Introduction: Boom Bag
I was upset. Everywhere I turned was an ipod. On display, in someone's hand, strapped to an arm, hidden in a pocket (the head phones are a give-away), in the train, on the bus, walking down the street. I kept thinking to myself, "What happened to that guy from the 80's with the HUGE book box on his shoulder?" Well, no more! We've been isolating each other from our musical tastes for too long, and have been acting far too respectable. Enter the Boom Bag.
Sure you can buy these. For $150.00. Which is insane. So here's how to make one. It cost me five bucks, but then I had the back pack and speaker already.
Step 1: Materials
- A back pack (I used my fourth grade back back for that real 80's look)
- An 8 ohm speaker that will fit in an outside pocket on the back back (I used a Marshal guitar monitor)

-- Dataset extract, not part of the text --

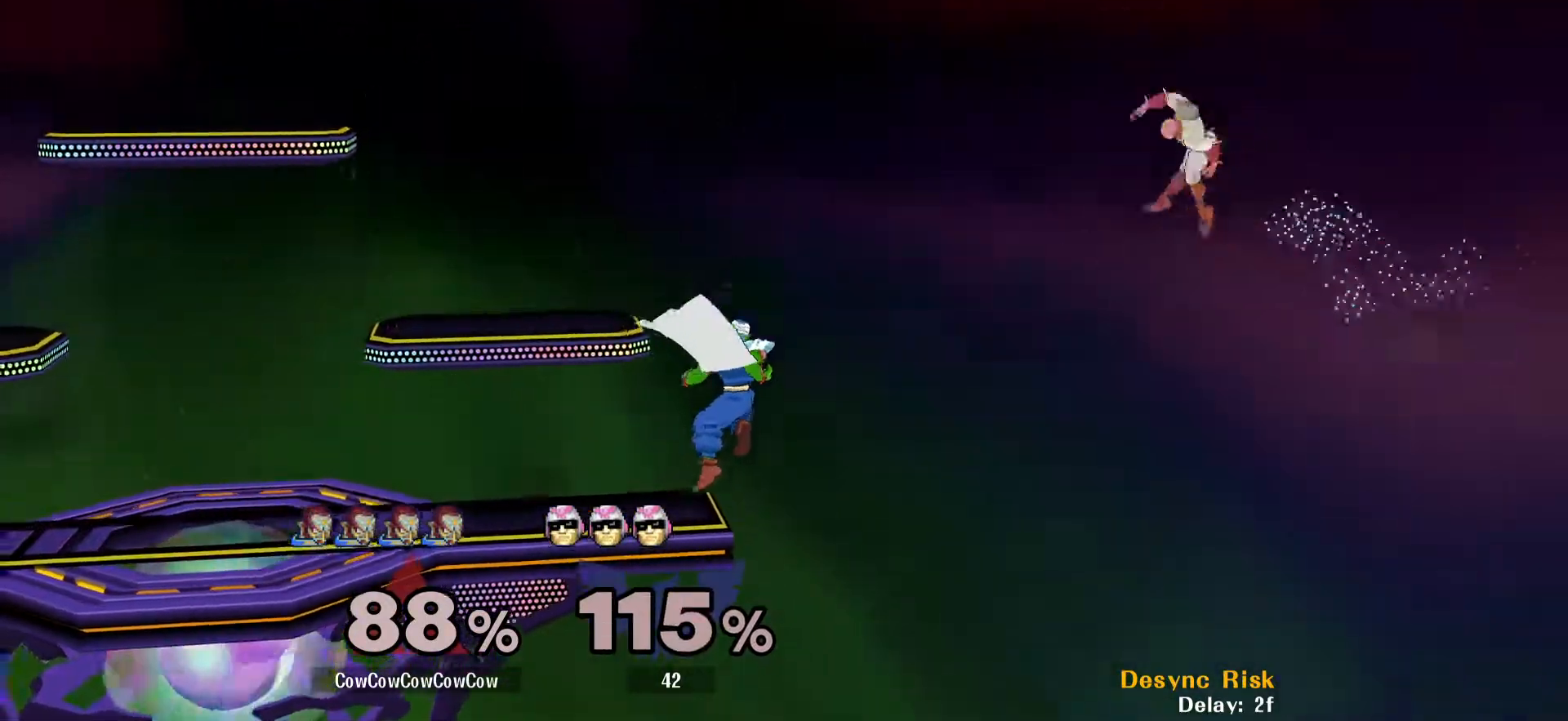
{"buttons": [], "events": [[350, "L1", "down"], [417, "L1", "up"]]}
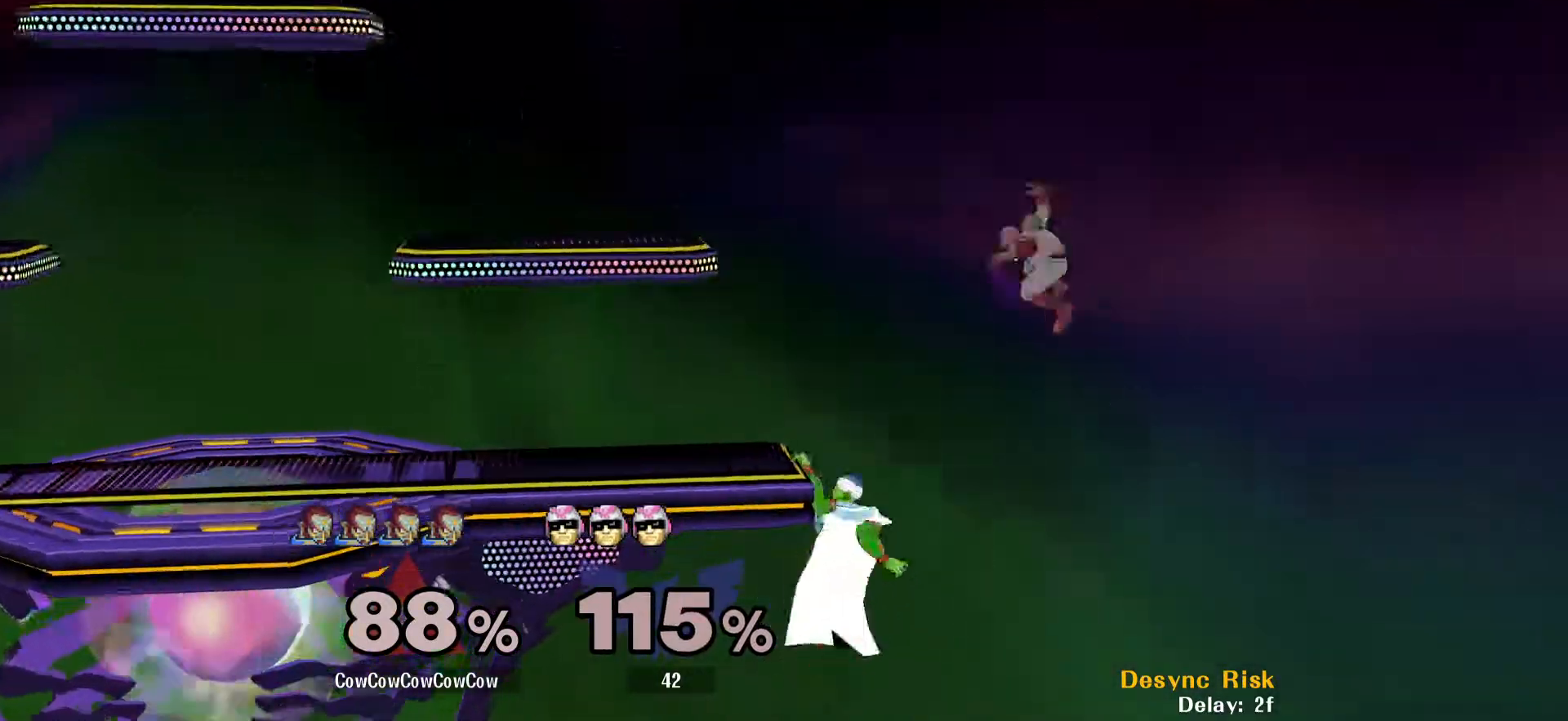
{"buttons": [], "events": []}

- A battery holder (Mine's from a toy)
- Some electronics including:
-- LM386 IC
-- 100K pot
-- 10 ohm resistor
-- 0.05uf cap
-- 250uf cap
-- 10uf cap
-- 0.1uf cap
-- A headphone plug (I got mine from some crappy airplane headphones)
- Soldering iron
-1/4" MDF or plywood
- Some polyfil
- A stapler
- Some screen or mesh
Step 2: Breadboard
Test that circuit out! I'll be honest, I didn't come up with the amp myself, I used this guy's. But you'll notice my parts list is a little different. I left out c2, the cap that connects pins 1 and 8. This is the gain pot, you can increase the cap for more gain. I didn't like any gain, so I left it out. The pot controls the volume, and the last cap, c5, can be increased a bit for some bass boost. Try stuff out and see what you like.
Step 3: Circuit Board
Next, hard wire those bits up. As you can see I etched my own circuit board, I'm not going to get into how, there's many good instructables on it already. There's so few parts, you could probably solder it up without a board at all. I'd give you the image for the board, but my computer ate it.
Step 4: Cut It Up
Cut a piece of MDF to fit in the pocket of the back pack, then cut a circle out for the speaker. Speakers usually mount on the back of the board so you.ve got to leave a bit of a lip for the speaker to screw into.
Step 5: Wire It Up
Wire everything together, make sure it works.
Step 6: Mount It Up
Screw down all the pieces. Try to locate the battery pack where you'll be able to access it. Or maybe you could solarize yours! When your done here, cut a piece of screen or mesh and staple it to the front side of the mdf to protect the speaker.
Step 7: Stuff It Up
Shove your workings into your back pack pocket, and stuff the gaps with polyfil. Trace the speaker circle with chalk (you should be able to feel the MDF cut out) and carefully cut the pocket. You might want to run some seem sealer around the fresh pocket edge, or seem sew it.
Step 8: Finish It Up
Almost done, just cut a hole inside the pocket to thread the headphone jack through, or send it through the outside, what ever works for you. This old back pack had another pocket inside the main one that I could keep my phone (and mp3 player) in. Another option is to get a usb headphone connector and leave it wired in the speaker pocket. Good luck!